:: What you should do ::
Copy word for word the lines from the one containing "pose: elev=196.7 azim=139.9" through the end of the records, both included. Leave the pictures out of your copy.

(A run of records)
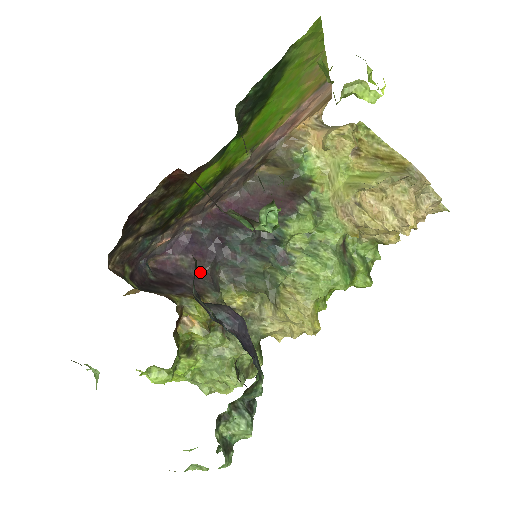
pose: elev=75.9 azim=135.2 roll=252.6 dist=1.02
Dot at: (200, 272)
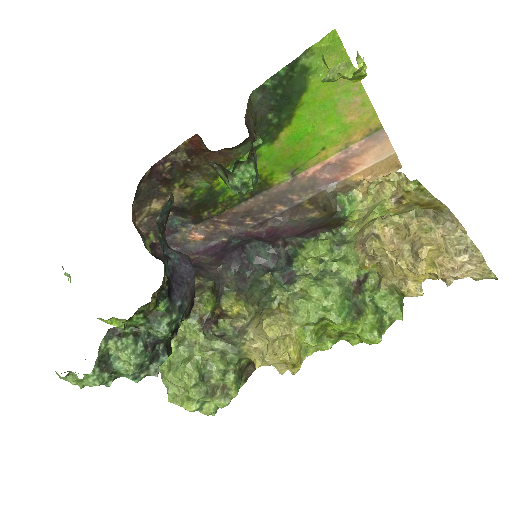
Dot at: (211, 267)
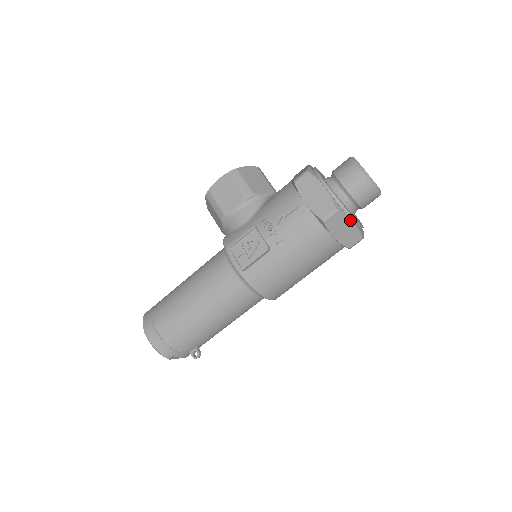
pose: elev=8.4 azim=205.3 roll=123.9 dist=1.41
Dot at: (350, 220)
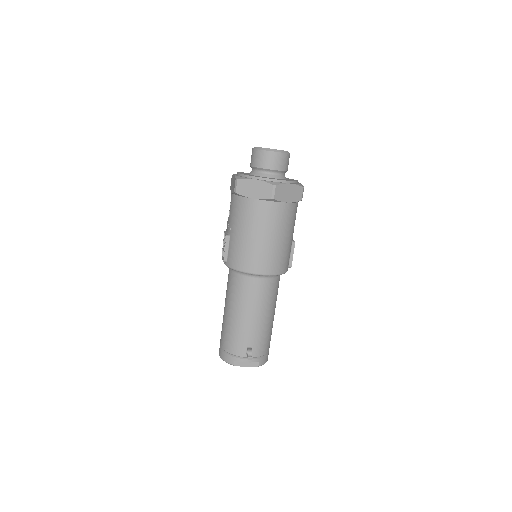
Dot at: (251, 179)
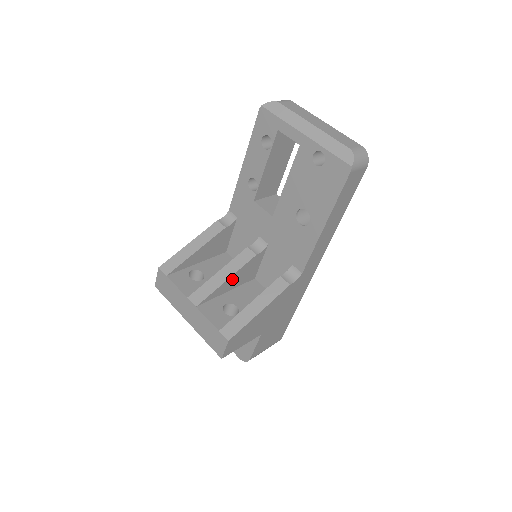
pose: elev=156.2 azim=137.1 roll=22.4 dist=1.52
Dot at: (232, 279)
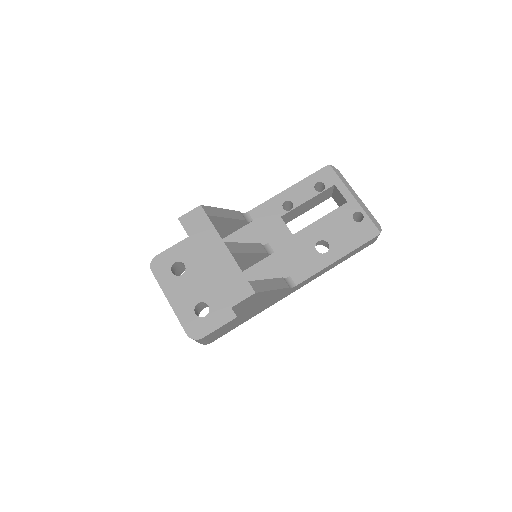
Dot at: (248, 256)
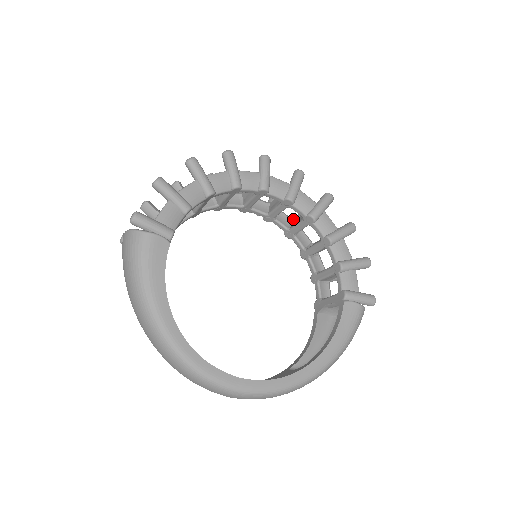
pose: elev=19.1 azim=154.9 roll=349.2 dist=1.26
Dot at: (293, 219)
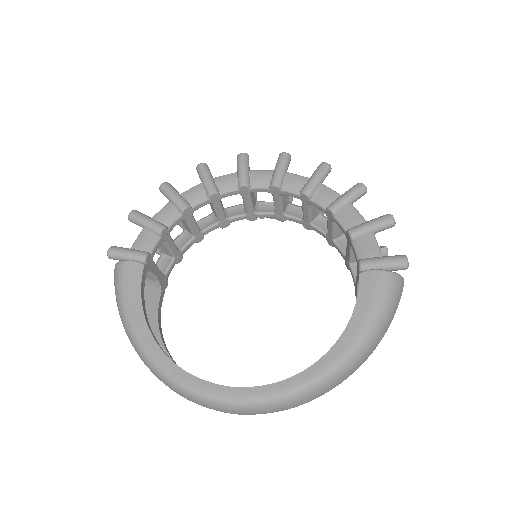
Dot at: occluded
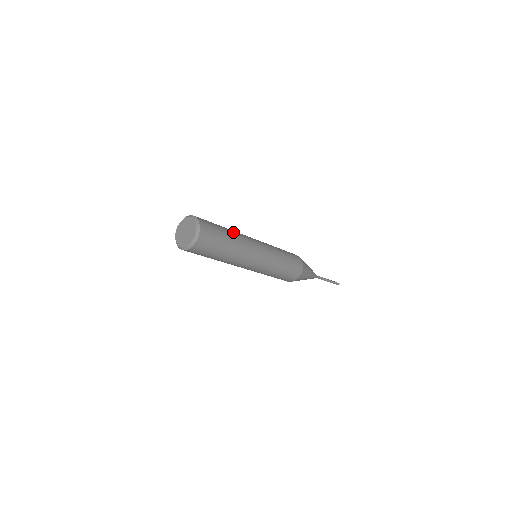
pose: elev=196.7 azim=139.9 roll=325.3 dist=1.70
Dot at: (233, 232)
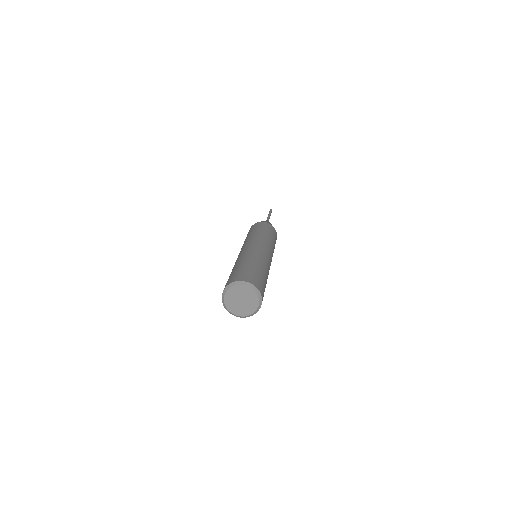
Dot at: (252, 259)
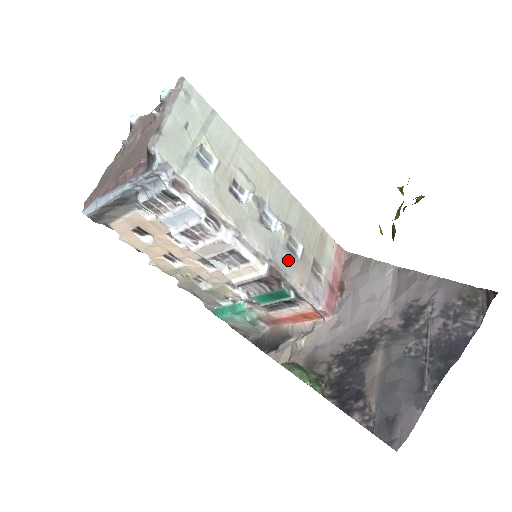
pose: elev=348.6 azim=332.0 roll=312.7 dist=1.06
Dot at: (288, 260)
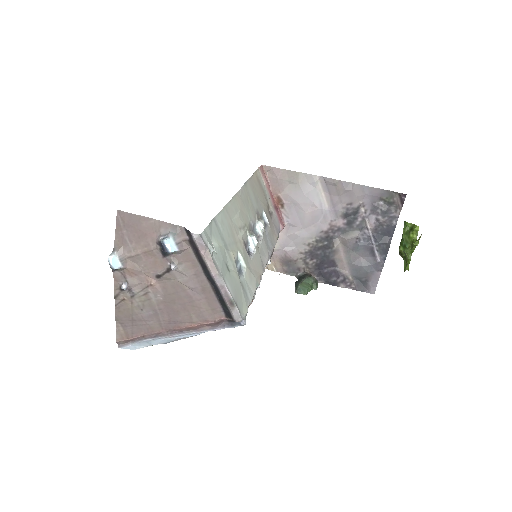
Dot at: (270, 236)
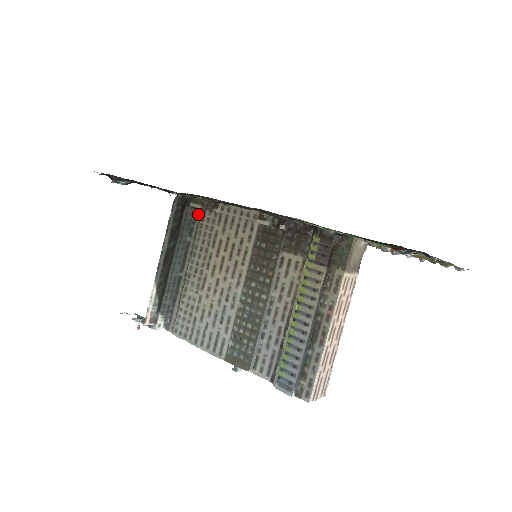
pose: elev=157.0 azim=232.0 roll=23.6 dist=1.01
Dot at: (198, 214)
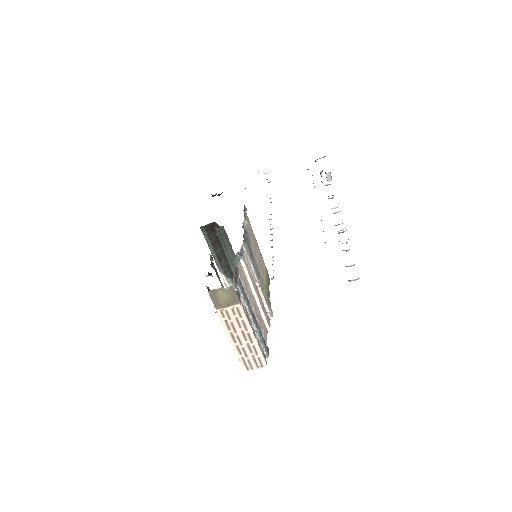
Dot at: (224, 230)
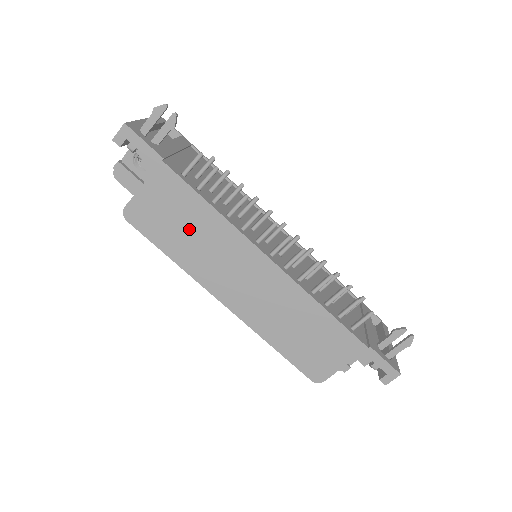
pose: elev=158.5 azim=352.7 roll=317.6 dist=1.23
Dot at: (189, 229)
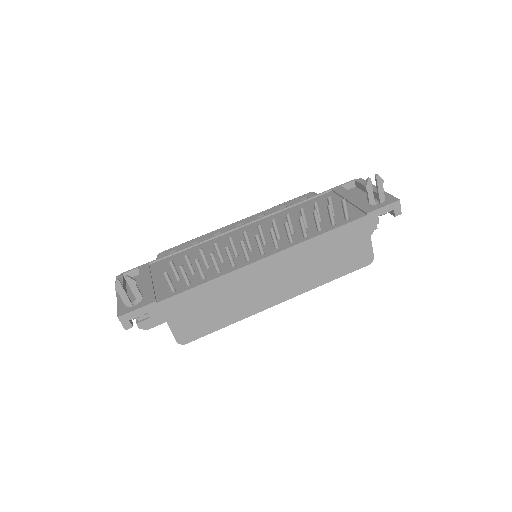
Dot at: (214, 305)
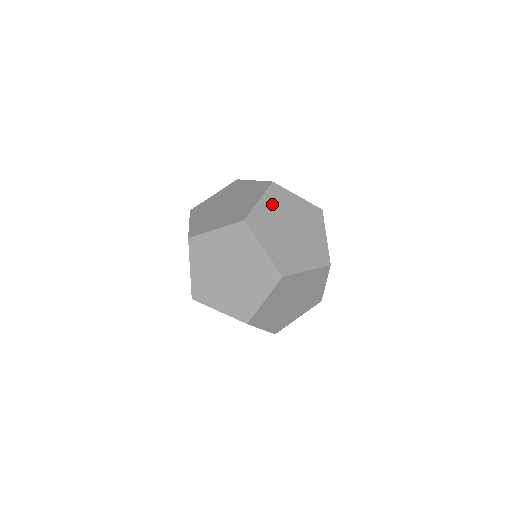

:: Full answer ::
pose: elev=196.7 azim=139.9 roll=325.3 dist=1.70
Dot at: (233, 232)
Dot at: (252, 259)
pose: elev=348.6 azim=332.0 roll=312.7 dist=1.06
Dot at: (288, 260)
Dot at: (270, 236)
pose: elev=157.0 azim=232.0 roll=23.6 dist=1.01
Dot at: (198, 214)
Dot at: (224, 230)
pose: elev=158.5 azim=352.7 roll=317.6 dist=1.23
Dot at: (189, 229)
Dot at: (214, 305)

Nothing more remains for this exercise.